The plaintiffs alleged that the legislation has not met its intended goal of providing affordable housing, that it benefits people who are not entitled to its protections, and that the laws are so restrictive as to constitute a taking.
The industry tried to educate those in power to the consequences, unintended and otherwise, to what they had done. Even advocates of the changes recognized, whether tacitly or off the record, that the pendulum had swung too far and that this legislation would result in unintended and deleterious consequences to the city.
Once the new rules were set, of necessity, owners adjusted to the new normal by licking their wounds and trying to figure out how to operate in the black despite costs, including real estate taxes, that will significantly outpace the income they can derive from their real estate assets.
Different reactive scenarios have been considered by landlords including holding apartments in their portfolios vacant due to the artificially low cap of $15,000 over three years that a landlord can spend on apartment improvements, which will result in a maximum rent increase of $89.00 a month.
Certainly, there will, of necessity, be a pullback in expenditures made in New York real estate.
In the meantime, adding insult to injury, the courts have been rendering decisions, consistent with the new laws, increasing the liability of landlords on overcharge claims by not only two additional years but be ascertaining that there was an unexplained increase 20 years ago that will result in treble damages, whether or not they were the landlord, and a rollback of rent back to the amount being tendered two decades prior.

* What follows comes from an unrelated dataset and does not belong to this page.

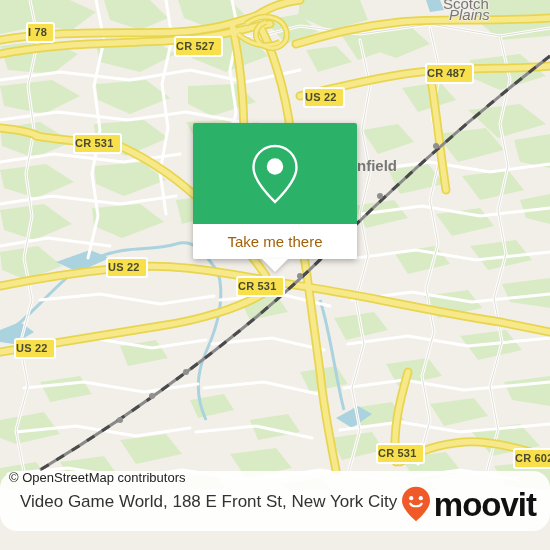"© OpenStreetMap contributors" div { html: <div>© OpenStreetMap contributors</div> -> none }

The collective results of the foregoing have been disastrous to mixed-use real estate.
The appraisals of the value of mixed-use property in New York have reflected the changes: The value of mixed-use assets has been reduced, and owners have had to adjust sellers’ expectations and concomitantly, asking prices, for New York residential real estate.
However, there is a sense that, at least, the certainty of knowing versus the apprehension of worrying has provided some succor to real estate. And there is some hope that someone in the administration has some cognition of the possible fallout from the new laws.
Deputy Mayor for Housing and Economic Development has acknowledged the rub between providing stability for renters and has been quoted as noting that this is a lesson to us that you don’t want to swing too far in one direction, because it is likely to swing back. And you won’t like it when it does.
Luise A. Barrack is a managing member at LUISE A. BARRACK Rosenberg & Estis, P.C.